------ Source information

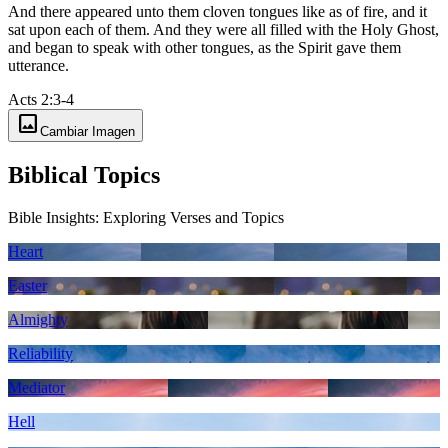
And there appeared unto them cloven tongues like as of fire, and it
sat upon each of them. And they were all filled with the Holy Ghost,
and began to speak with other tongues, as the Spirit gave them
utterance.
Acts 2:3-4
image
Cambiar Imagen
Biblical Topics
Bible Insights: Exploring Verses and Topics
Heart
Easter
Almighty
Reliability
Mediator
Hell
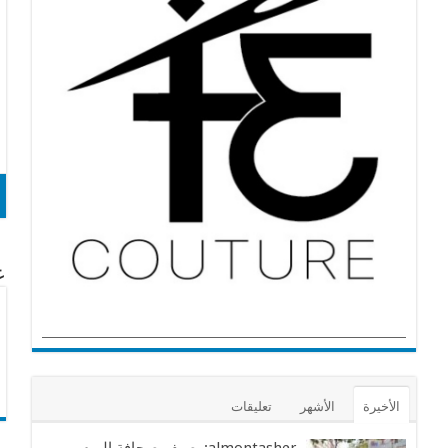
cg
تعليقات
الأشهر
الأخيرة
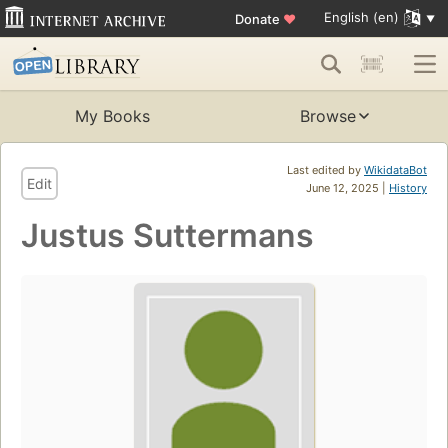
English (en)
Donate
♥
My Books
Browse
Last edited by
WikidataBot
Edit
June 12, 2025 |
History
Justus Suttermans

------------
------ Source information

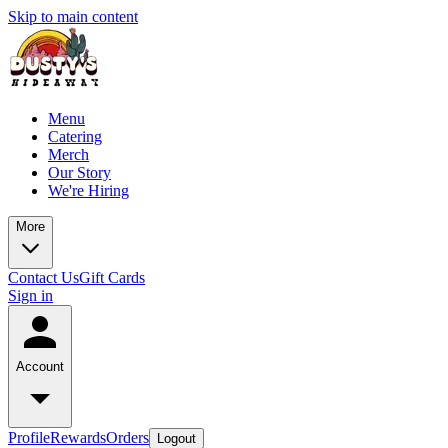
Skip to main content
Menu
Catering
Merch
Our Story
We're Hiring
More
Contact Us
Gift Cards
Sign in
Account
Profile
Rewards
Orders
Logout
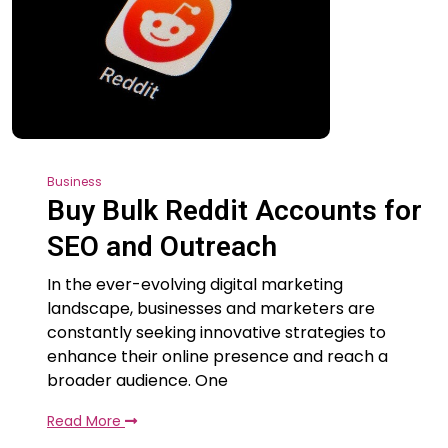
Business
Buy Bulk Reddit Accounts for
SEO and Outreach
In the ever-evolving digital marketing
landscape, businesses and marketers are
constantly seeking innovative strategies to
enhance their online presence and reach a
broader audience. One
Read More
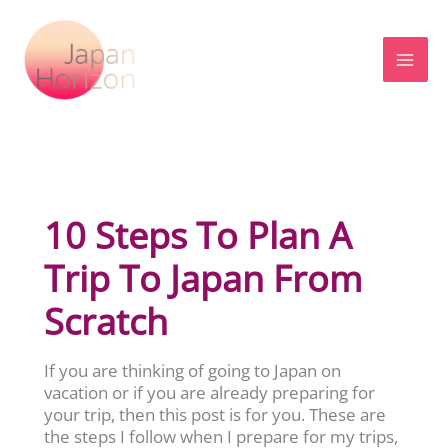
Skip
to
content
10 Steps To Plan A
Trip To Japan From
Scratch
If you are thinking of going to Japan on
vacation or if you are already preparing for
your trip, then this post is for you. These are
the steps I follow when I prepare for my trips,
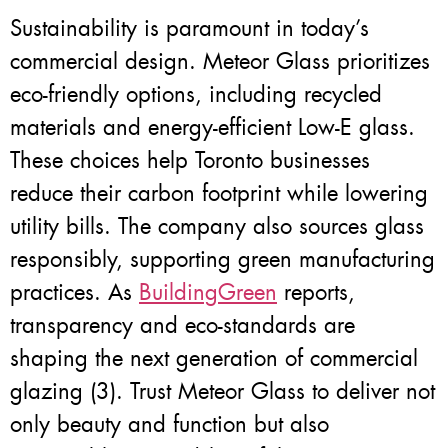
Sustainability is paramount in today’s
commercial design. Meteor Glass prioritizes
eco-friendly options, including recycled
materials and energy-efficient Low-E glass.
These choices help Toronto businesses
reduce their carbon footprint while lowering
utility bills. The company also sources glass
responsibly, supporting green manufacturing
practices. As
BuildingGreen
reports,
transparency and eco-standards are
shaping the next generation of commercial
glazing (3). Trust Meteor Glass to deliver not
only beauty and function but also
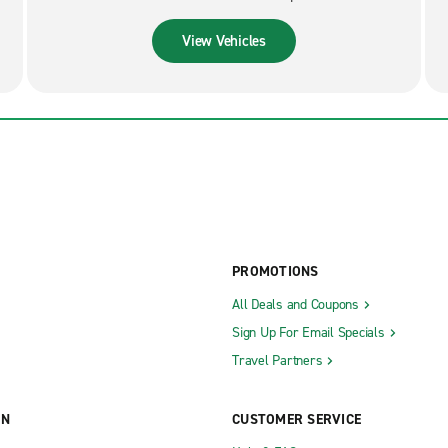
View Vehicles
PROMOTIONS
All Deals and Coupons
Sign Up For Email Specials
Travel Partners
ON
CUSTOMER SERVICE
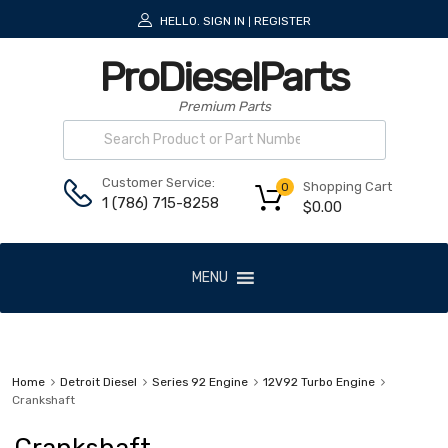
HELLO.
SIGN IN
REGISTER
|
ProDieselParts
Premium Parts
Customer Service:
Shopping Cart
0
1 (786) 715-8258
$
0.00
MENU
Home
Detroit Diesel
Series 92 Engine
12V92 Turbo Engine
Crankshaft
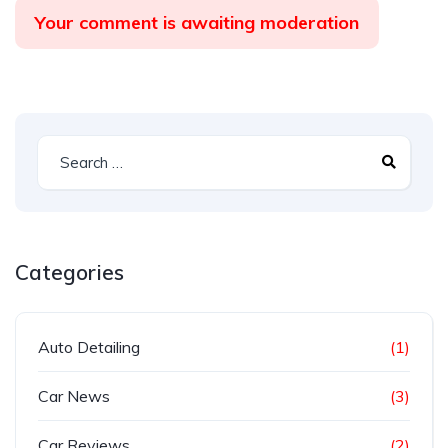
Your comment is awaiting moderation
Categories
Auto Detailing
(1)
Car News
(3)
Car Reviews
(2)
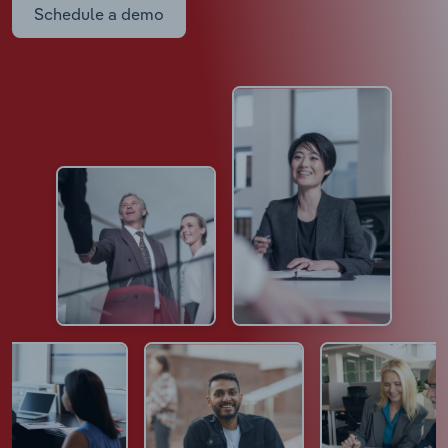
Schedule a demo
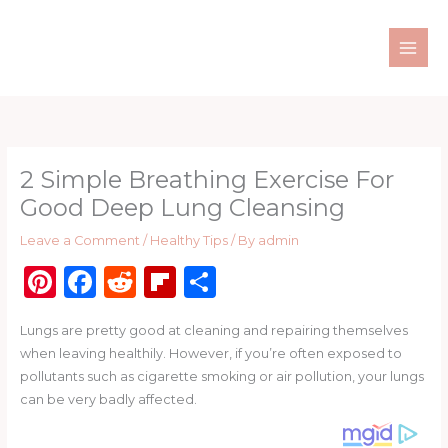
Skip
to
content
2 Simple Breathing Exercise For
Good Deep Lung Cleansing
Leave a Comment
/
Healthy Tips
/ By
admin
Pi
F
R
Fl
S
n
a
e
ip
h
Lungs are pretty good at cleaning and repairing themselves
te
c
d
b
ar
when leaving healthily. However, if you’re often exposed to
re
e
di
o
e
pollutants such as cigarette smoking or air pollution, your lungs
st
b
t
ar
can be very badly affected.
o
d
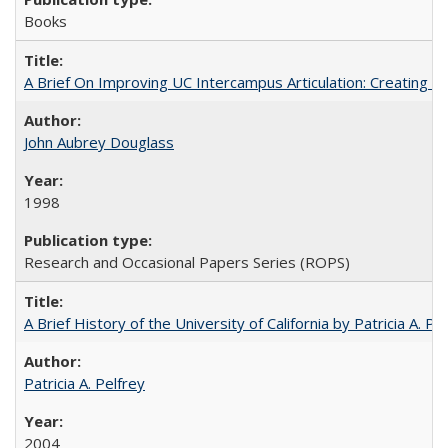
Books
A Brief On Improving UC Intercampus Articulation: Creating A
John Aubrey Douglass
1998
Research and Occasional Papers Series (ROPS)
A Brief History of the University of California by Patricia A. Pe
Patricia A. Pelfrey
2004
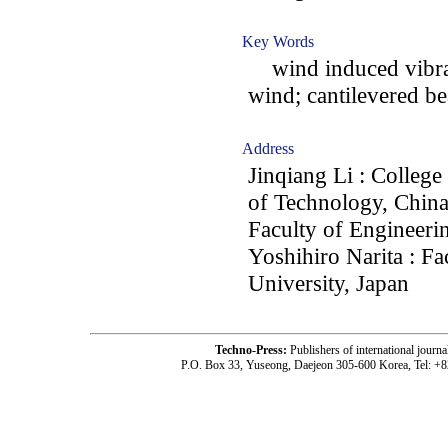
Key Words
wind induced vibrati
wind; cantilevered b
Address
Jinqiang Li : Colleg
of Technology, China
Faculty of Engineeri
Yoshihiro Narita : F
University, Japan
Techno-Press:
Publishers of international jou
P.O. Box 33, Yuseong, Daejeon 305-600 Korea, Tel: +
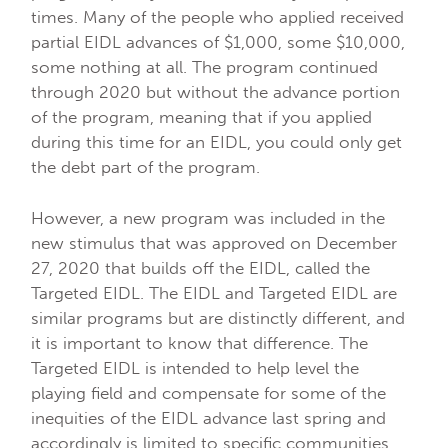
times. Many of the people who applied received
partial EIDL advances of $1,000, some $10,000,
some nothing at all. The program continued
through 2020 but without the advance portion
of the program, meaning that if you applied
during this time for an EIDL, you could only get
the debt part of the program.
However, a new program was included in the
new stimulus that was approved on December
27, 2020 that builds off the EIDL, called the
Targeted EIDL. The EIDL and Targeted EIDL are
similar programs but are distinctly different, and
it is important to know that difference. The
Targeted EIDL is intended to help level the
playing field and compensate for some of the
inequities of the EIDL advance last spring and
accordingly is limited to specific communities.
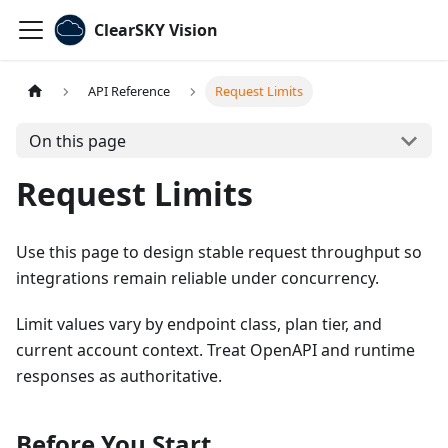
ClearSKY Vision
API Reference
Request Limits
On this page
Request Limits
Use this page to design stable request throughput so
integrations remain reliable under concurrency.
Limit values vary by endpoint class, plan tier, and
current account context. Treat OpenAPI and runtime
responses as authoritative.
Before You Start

------------

▸ **Aim of the exercise**
Copy out word for word everything from the line containing "And there appeared" down to the line containing "Cambiar Imagen", including both of those lines.

▸ **Result for this exercise**
And there appeared unto them cloven tongues like as of fire, and it
sat upon each of them. And they were all filled with the Holy Ghost,
and began to speak with other tongues, as the Spirit gave them
utterance.
Acts 2:3-4
image
Cambiar Imagen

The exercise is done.